Last year Custom Vision was released to classify your own objects on images. Yesterday at Build 2018 a new Project Type was added to enable Object Detection in images. In this blog we are going to take a closer look and see what this new feature can do.

Detect multiple objects in an image and draw boxes around these objects.

More updates in Custom Vision:

But there was more announced for the Custom Vision Service:

The S0 tier got an update, it is now possible to have 250 tags and 50.000 images.
You can now export your model to a Dockerfile. With this you can host your own model in your own Docker container.
You can besides export your model to CoreML, Tensorflow export it to ONNX and use it with Windows ML.

Create an Object detection project

As for every Machine Learning project you need a dataset, Kaggle is a great resource for that and I have downloaded The Simpsons dataset. This dataset contains around 7000 images including a CSV file with the coördinates where they are on the pictures.

Download The Simpsons Image dataset

Now that we have some training data we can go to customvision.ai and create a new project.

Select by type "object detection" and give your project a name to remember.

Upload images

Now we have a project we can upload images to the project. This images are used to train the model. So make sure the quality of the images is good.

For every object you want to detect you need a minimum of 15 images, the more the images the better your model gets.

Notice that there is no option to tag the images during upload.

Tag the objects in the images

When you have uploaded some images you can start tagging the objects in images.

This is done in a few simple steps:

Left click on the "untagged" button, after clicking it you see the images appear on the right.
Click the first images, you will see a screen like on the image above.
You can now drag an rectangle around the object.
When the rectangle is in place you can either select a tag from the dropdown or add one by clicking the + button.
To go to the next image press the right arrow and repeat this process for all the images uploaded.

Training the model

Now your data is tagged, it is time to train the model. This is done by simply pressing the green "train" button. The training can take a few minutes and because this is still in preview you only have 10 training rounds, so use them wisely.

The results of your training can be found under the "performance tab".

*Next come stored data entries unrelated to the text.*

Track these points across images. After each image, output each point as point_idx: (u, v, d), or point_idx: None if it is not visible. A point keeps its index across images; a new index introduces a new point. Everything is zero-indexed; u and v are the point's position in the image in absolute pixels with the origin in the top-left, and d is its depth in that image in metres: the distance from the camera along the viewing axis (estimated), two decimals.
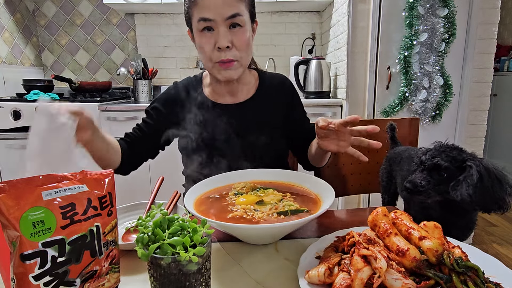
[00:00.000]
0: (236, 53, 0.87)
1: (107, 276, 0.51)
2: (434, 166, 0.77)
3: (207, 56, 0.87)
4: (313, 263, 0.56)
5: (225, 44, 0.84)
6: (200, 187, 0.79)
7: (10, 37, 2.44)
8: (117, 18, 2.74)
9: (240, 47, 0.87)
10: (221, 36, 0.84)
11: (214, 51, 0.86)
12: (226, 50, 0.85)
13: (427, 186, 0.76)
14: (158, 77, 2.77)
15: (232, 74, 0.90)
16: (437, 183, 0.77)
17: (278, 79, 1.07)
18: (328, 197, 0.70)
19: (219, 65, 0.87)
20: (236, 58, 0.88)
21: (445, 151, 0.78)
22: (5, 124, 2.09)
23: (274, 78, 1.07)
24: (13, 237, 0.42)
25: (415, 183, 0.77)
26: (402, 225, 0.53)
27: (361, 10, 2.00)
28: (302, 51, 2.76)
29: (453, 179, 0.76)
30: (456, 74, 2.04)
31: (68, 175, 0.49)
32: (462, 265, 0.46)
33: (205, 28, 0.85)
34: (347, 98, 2.10)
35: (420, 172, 0.80)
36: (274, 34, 2.76)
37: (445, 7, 1.92)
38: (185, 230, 0.48)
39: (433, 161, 0.77)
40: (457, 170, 0.76)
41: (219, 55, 0.86)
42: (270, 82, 1.05)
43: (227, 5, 0.83)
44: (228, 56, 0.86)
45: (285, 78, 1.09)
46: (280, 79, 1.08)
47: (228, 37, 0.84)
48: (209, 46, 0.86)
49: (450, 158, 0.76)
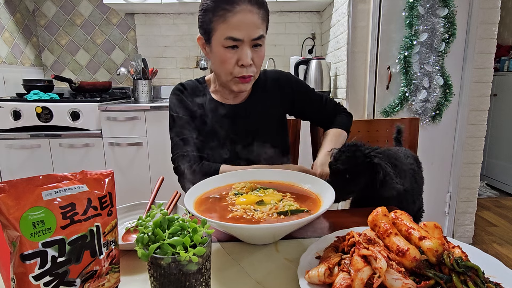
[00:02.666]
0: (254, 69, 0.95)
1: (107, 276, 0.51)
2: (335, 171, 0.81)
3: (228, 70, 0.93)
4: (313, 263, 0.56)
5: (249, 62, 0.91)
6: (200, 187, 0.79)
7: (10, 37, 2.44)
8: (117, 18, 2.74)
9: (258, 64, 0.95)
10: (245, 54, 0.90)
11: (236, 67, 0.93)
12: (248, 67, 0.93)
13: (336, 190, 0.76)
14: (158, 77, 2.78)
15: (248, 87, 0.99)
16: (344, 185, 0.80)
17: (273, 75, 1.13)
18: (328, 197, 0.70)
19: (239, 79, 0.94)
20: (254, 74, 0.96)
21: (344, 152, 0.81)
22: (5, 124, 2.09)
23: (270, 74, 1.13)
24: (13, 237, 0.42)
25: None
26: (402, 225, 0.53)
27: (361, 10, 2.00)
28: (302, 51, 2.76)
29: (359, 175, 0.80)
30: (456, 74, 2.04)
31: (68, 175, 0.49)
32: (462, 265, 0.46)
33: (230, 45, 0.90)
34: (347, 98, 2.10)
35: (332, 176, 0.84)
36: (274, 34, 2.76)
37: (445, 7, 1.92)
38: (185, 230, 0.48)
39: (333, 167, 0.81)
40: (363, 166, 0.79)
41: (240, 71, 0.93)
42: (265, 80, 1.11)
43: (255, 27, 0.89)
44: (249, 72, 0.93)
45: (280, 74, 1.14)
46: (276, 75, 1.13)
47: (250, 55, 0.91)
48: (232, 61, 0.92)
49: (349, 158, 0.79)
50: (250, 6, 0.87)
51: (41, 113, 2.08)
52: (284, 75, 1.13)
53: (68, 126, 2.11)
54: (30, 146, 2.12)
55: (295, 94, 1.12)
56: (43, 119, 2.09)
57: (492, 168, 3.40)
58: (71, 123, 2.11)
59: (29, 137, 2.11)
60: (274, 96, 1.10)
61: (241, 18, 0.86)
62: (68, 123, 2.11)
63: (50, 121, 2.09)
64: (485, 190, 3.28)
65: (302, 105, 1.14)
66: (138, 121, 2.13)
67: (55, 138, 2.12)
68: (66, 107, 2.09)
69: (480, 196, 3.09)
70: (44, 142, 2.13)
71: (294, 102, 1.13)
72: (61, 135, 2.12)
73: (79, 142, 2.13)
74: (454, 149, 2.14)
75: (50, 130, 2.12)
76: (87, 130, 2.13)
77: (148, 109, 2.11)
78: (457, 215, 2.25)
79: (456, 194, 2.20)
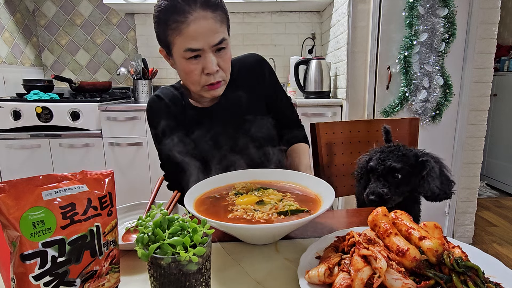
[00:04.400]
0: (223, 74, 0.90)
1: (107, 276, 0.51)
2: (389, 170, 0.76)
3: (195, 80, 0.89)
4: (313, 263, 0.56)
5: (214, 69, 0.86)
6: (200, 187, 0.79)
7: (10, 37, 2.44)
8: (117, 18, 2.74)
9: (225, 67, 0.90)
10: (209, 62, 0.85)
11: (202, 76, 0.88)
12: (215, 74, 0.88)
13: (391, 193, 0.75)
14: (158, 77, 2.77)
15: (219, 92, 0.93)
16: (396, 186, 0.76)
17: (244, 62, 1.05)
18: (328, 197, 0.70)
19: (208, 87, 0.90)
20: (223, 78, 0.91)
21: (392, 152, 0.77)
22: (5, 124, 2.09)
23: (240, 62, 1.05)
24: (13, 237, 0.42)
25: (379, 193, 0.75)
26: (402, 225, 0.53)
27: (361, 10, 2.00)
28: (302, 51, 2.76)
29: (408, 177, 0.76)
30: (456, 74, 2.04)
31: (68, 175, 0.49)
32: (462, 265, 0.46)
33: (192, 56, 0.85)
34: (347, 98, 2.10)
35: (377, 180, 0.78)
36: (274, 34, 2.76)
37: (445, 7, 1.92)
38: (185, 230, 0.48)
39: (385, 165, 0.76)
40: (410, 167, 0.76)
41: (207, 79, 0.88)
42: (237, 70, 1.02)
43: (213, 33, 0.83)
44: (217, 78, 0.89)
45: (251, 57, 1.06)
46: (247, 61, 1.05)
47: (215, 61, 0.86)
48: (197, 72, 0.87)
49: (401, 157, 0.76)
50: (203, 11, 0.81)
51: (41, 113, 2.08)
52: (258, 62, 1.06)
53: (68, 126, 2.12)
54: (30, 146, 2.12)
55: (265, 84, 1.06)
56: (43, 119, 2.09)
57: (492, 168, 3.40)
58: (71, 123, 2.11)
59: (29, 137, 2.11)
60: (250, 83, 1.03)
61: (195, 28, 0.81)
62: (68, 123, 2.11)
63: (50, 121, 2.09)
64: (485, 190, 3.29)
65: (270, 100, 1.07)
66: (138, 121, 2.13)
67: (55, 138, 2.12)
68: (66, 107, 2.09)
69: (480, 196, 3.09)
70: (44, 142, 2.13)
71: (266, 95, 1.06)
72: (61, 135, 2.12)
73: (79, 142, 2.13)
74: (454, 149, 2.14)
75: (50, 130, 2.12)
76: (87, 130, 2.13)
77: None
78: (457, 215, 2.25)
79: (456, 194, 2.20)
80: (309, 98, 2.28)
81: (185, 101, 1.00)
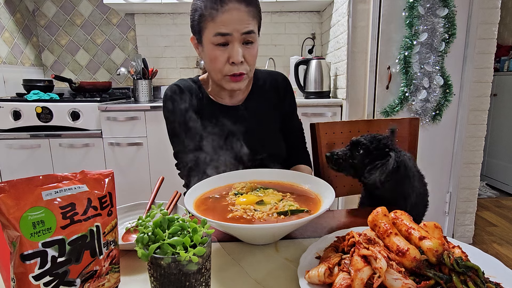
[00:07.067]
0: (247, 67, 0.93)
1: (107, 276, 0.51)
2: (355, 142, 0.85)
3: (219, 68, 0.92)
4: (313, 263, 0.56)
5: (240, 59, 0.89)
6: (200, 187, 0.79)
7: (10, 37, 2.44)
8: (117, 18, 2.74)
9: (250, 62, 0.93)
10: (236, 51, 0.89)
11: (227, 65, 0.91)
12: (239, 65, 0.91)
13: (342, 156, 0.84)
14: (158, 77, 2.78)
15: (240, 86, 0.96)
16: (352, 157, 0.84)
17: (272, 76, 1.12)
18: (328, 197, 0.70)
19: (230, 78, 0.93)
20: (246, 72, 0.94)
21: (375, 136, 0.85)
22: (5, 124, 2.09)
23: (269, 75, 1.12)
24: (13, 237, 0.42)
25: (333, 151, 0.86)
26: (402, 225, 0.53)
27: (361, 10, 2.00)
28: (302, 51, 2.76)
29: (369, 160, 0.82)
30: (456, 74, 2.04)
31: (68, 175, 0.49)
32: (462, 265, 0.46)
33: (220, 43, 0.89)
34: (347, 98, 2.10)
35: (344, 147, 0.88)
36: (274, 34, 2.76)
37: (445, 7, 1.92)
38: (185, 230, 0.48)
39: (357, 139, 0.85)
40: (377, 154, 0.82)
41: (231, 69, 0.91)
42: (264, 81, 1.10)
43: (244, 22, 0.88)
44: (240, 70, 0.92)
45: (278, 75, 1.13)
46: (274, 76, 1.12)
47: (241, 52, 0.89)
48: (223, 59, 0.90)
49: (373, 140, 0.83)
50: (238, 4, 0.87)
51: (41, 113, 2.08)
52: (285, 81, 1.12)
53: (68, 126, 2.11)
54: (30, 146, 2.12)
55: (286, 103, 1.11)
56: (43, 119, 2.09)
57: (492, 168, 3.40)
58: (71, 123, 2.11)
59: (29, 137, 2.11)
60: (272, 98, 1.09)
61: (228, 16, 0.86)
62: (68, 123, 2.11)
63: (50, 121, 2.09)
64: (485, 190, 3.28)
65: (286, 118, 1.12)
66: (138, 121, 2.13)
67: (55, 138, 2.12)
68: (66, 107, 2.09)
69: (480, 196, 3.09)
70: (44, 142, 2.13)
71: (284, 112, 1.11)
72: (61, 135, 2.12)
73: (79, 142, 2.13)
74: (454, 149, 2.14)
75: (50, 130, 2.12)
76: (87, 130, 2.13)
77: (148, 109, 2.11)
78: (457, 215, 2.25)
79: (456, 194, 2.20)
80: (309, 98, 2.28)
81: (203, 94, 1.04)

Here you can see the performance of your model. The higher the percentage the better your model is. You can also drill into the results by clicking on one of the tags under "performance per tag". Here you can see what your model detected against what you have selected in the image.

Testing your model

Before you want to publish your model or use it in an application there is the ability to test it. You can just upload an image or provide a link and get the results back in the customvision.ai portal.

Click in the top right on the "quick test" button.

Select an image that has not been used to train the model and upload it, wait a few seconds you will see the results on the screen.

result_01-1 result_02-1

Using the model in your applications

The object detection feature is still in preview, so it is not production ready. But for development and testing there is an API available that you can use. It is not yet possible to export this model to CoreML or Tensorflow.

You can find the API if you go to the tab "Performance" and the click prediction URL.

Using the SDK

The SDK's for training and predictions are available in preview and there is a simple example from Microsoft that explains how to use them.

Summary

I have been playing around with this service only for a few hours and I managed to get amazing results from just uploading a few images and by selecting the object in these images.

I can't wait to see this evolving and become globaly available, useable on large datasets and having the ability to be exported to CoreML or a DockerFile.